As a strike deadline approaches for NJ Transit engineers, Metro-North Railroad is beefing up service on the east side of the Hudson River to give passengers additional travel options.
Metro-North’s two West-of-Hudson lines — the Port Jervis and Pascack Valley routes — are operated by NJ Transit crews in NJ Transit trains.
As previously reported, members of the Brotherhood of Locomotive Engineers and Trainmen, the union that represents NJ Transit engineers — the operators who drive the trains — overwhelmingly rejected a proposed contract earlier this month, setting a May 16 strike deadline.
Should NJ Transit engineers walk off the job, service on Metro-North’s two western lines will halt.
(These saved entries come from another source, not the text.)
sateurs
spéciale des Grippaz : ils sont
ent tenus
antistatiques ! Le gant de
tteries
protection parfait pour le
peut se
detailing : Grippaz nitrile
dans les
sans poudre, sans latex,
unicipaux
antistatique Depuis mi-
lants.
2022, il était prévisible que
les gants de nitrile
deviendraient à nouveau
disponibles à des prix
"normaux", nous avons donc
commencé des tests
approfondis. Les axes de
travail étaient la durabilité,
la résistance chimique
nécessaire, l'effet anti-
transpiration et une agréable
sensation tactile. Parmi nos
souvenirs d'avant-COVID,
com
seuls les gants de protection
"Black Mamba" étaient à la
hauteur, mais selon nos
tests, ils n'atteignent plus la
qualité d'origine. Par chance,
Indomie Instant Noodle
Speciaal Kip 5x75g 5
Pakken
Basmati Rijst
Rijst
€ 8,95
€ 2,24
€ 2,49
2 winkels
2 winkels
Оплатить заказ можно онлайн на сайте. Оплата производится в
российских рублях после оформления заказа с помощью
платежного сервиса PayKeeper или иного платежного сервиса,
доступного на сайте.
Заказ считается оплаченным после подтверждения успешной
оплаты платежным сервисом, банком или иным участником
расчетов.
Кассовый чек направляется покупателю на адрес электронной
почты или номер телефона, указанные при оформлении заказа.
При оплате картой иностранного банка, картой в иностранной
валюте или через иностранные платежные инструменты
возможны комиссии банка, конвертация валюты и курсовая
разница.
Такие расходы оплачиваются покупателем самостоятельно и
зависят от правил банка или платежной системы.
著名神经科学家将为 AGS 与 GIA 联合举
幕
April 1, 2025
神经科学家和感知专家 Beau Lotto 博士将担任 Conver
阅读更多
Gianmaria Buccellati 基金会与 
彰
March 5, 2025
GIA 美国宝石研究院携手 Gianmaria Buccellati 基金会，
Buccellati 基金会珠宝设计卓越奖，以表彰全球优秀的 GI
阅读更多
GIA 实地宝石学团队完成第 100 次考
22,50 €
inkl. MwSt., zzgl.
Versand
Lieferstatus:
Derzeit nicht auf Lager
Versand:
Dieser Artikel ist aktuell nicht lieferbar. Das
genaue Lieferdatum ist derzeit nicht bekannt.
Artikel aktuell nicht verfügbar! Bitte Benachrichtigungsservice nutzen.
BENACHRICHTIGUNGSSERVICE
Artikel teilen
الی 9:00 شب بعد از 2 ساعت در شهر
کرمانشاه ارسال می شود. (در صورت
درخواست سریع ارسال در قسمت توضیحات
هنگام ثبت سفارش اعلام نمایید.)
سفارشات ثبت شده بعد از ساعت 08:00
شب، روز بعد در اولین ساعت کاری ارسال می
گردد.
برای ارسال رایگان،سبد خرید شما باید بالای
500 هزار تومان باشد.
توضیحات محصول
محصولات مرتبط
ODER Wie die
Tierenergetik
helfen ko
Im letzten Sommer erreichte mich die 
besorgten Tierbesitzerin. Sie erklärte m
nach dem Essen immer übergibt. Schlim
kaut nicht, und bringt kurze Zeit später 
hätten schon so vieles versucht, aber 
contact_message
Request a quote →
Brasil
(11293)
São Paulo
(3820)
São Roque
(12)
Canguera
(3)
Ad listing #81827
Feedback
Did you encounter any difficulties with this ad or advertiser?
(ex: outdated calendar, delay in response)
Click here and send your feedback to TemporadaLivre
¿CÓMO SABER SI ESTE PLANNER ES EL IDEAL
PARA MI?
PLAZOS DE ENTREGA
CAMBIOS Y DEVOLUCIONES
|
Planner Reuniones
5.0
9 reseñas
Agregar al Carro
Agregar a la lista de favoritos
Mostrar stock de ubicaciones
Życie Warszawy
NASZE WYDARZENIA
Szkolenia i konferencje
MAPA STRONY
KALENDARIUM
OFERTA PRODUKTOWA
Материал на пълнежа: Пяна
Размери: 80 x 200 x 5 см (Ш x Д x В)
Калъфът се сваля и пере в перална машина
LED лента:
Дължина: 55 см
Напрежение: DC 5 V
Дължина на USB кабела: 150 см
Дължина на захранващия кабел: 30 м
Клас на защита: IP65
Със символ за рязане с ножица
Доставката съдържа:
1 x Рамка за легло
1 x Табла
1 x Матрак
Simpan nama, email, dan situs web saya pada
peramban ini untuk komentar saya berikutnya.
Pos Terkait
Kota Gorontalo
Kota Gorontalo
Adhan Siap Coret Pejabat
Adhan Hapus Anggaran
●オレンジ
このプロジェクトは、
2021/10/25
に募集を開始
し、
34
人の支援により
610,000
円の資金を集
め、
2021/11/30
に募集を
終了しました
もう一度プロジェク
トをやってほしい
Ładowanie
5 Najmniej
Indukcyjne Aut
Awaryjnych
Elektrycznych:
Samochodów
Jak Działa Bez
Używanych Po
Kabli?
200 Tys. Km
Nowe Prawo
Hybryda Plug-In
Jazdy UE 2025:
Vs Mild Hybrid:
“This means potential severe impacts for our customers on the Port Jervis and Pascack Valley lines,” Metro-North President Justin Vonashek said Wednesday.
In anticipation of the potential labor action, Vonashek said the Metropolitan Transportation Authority-operated trains on the eastern Hudson line will run with additional cars. All Port Jervis and Pascack Valley line tickets will be cross-honored on the Hudson and Harlem lines, as will any West-of-Hudson parking passes at the Cortland, Beacon, New Hamburg, Poughkeepsie and North White Plains stations.
West-of-Hudson ticket holders will also be eligible for free bus and ferry connections across the Hudson River.
NJ Transit’s unionized engineers say they’ve been without a raise since 2019, and earn less than their peers — including those MTA engineers on the east side of the Hudson.
At a Wednesday press conference, NJ Transit President Kris Kolluri said he wasn’t looking for a strike, but did not seem confident one could be avoided.
“None of the positions I’ve heard thus far from the unions are neither reasoned nor fair,” Kolluri said.